◆ Aim of the exercise: Go through the records and copy each line where the string "https" occurs.

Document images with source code
^^^^

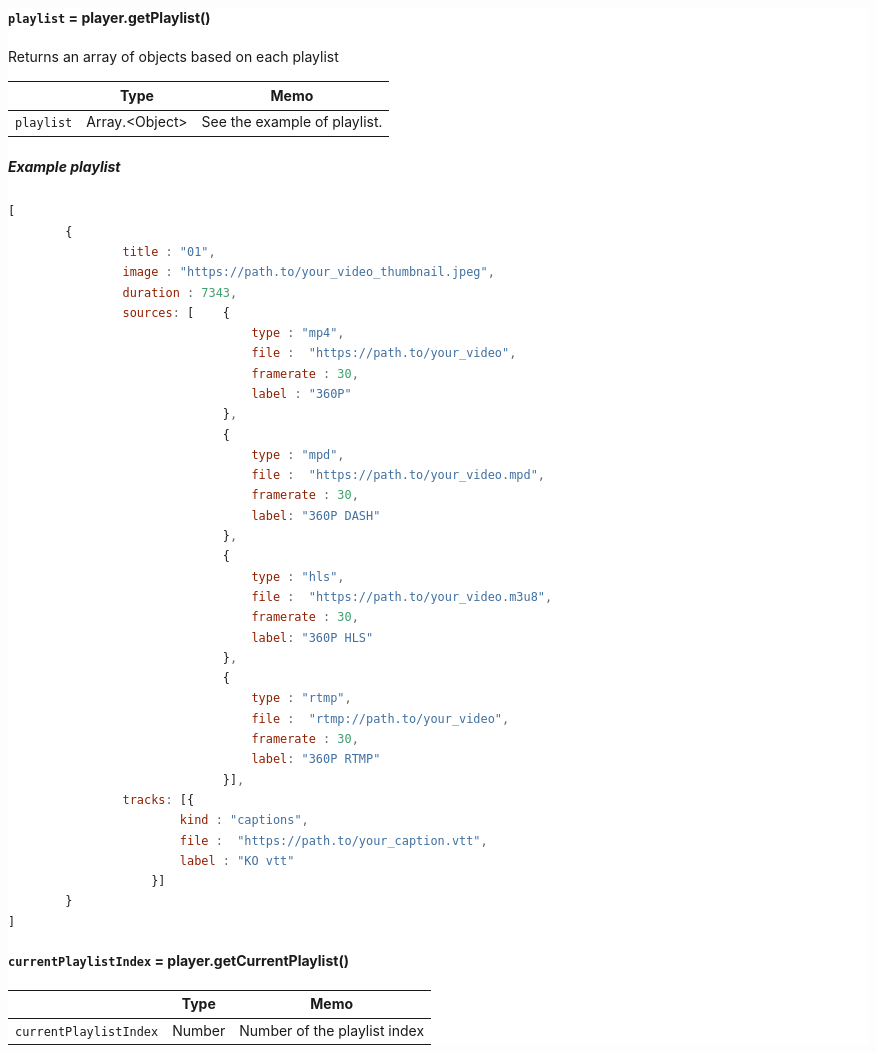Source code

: ####  `playlist` = player.getPlaylist()

Returns an array of objects based on each playlist 

||Type|Memo|
|-|-|-|
|`playlist`|Array.\<Object\>|See the example of playlist.

##### Example playlist
```javascript
[
        {
                title : "01",
                image : "https://path.to/your_video_thumbnail.jpeg",
                duration : 7343,
                sources: [    {
                                  type : "mp4", 
                                  file :  "https://path.to/your_video", 
                                  framerate : 30,
                                  label : "360P"
                              },
                              {
                                  type : "mpd", 
                                  file :  "https://path.to/your_video.mpd", 
                                  framerate : 30,
                                  label: "360P DASH"
                              },
                              {
                                  type : "hls", 
                                  file :  "https://path.to/your_video.m3u8", 
                                  framerate : 30,
                                  label: "360P HLS"
                              },
                              {
                                  type : "rtmp", 
                                  file :  "rtmp://path.to/your_video", 
                                  framerate : 30,
                                  label: "360P RTMP"
                              }],
                tracks: [{
                        kind : "captions", 
                        file :  "https://path.to/your_caption.vtt", 
                        label : "KO vtt"
                    }]
        }
]
```

#### `currentPlaylistIndex` =  player.getCurrentPlaylist()

||Type|Memo|
|-|-|-|
|`currentPlaylistIndex`|Number|Number of the playlist index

^^^^

◆ Solution to the problem:
                image : "https://path.to/your_video_thumbnail.jpeg",
                                  file :  "https://path.to/your_video", 
                                  file :  "https://path.to/your_video.mpd", 
                                  file :  "https://path.to/your_video.m3u8", 
                        file :  "https://path.to/your_caption.vtt", 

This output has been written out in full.